▸ What you should do: Write out exactly what each line says, starting with the first line below and ending on the one with "low-cost mini EV".

Collected data
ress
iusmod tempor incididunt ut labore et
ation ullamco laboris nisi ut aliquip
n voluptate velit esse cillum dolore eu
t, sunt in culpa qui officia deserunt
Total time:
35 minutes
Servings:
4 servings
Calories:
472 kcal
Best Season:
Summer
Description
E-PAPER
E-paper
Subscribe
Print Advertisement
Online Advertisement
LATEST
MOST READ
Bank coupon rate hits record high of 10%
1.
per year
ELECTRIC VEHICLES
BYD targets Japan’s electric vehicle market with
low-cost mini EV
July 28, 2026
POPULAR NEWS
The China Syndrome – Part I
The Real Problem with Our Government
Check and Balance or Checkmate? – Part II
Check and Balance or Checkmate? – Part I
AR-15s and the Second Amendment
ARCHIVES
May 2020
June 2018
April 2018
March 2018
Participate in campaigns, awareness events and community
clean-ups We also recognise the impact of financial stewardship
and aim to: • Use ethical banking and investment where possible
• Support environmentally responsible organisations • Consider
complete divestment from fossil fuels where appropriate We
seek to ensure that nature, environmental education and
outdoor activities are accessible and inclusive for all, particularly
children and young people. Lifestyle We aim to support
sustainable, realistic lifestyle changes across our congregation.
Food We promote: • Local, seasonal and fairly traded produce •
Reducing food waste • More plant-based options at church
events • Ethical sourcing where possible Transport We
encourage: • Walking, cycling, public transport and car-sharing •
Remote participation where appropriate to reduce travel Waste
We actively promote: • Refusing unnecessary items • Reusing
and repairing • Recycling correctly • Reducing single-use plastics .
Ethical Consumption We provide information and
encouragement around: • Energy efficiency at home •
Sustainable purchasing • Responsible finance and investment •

▸ Answer space:
ress
iusmod tempor incididunt ut labore et
ation ullamco laboris nisi ut aliquip
n voluptate velit esse cillum dolore eu
t, sunt in culpa qui officia deserunt
Total time:
35 minutes
Servings:
4 servings
Calories:
472 kcal
Best Season:
Summer
Description
E-PAPER
E-paper
Subscribe
Print Advertisement
Online Advertisement
LATEST
MOST READ
Bank coupon rate hits record high of 10%
1.
per year
ELECTRIC VEHICLES
BYD targets Japan’s electric vehicle market with
low-cost mini EV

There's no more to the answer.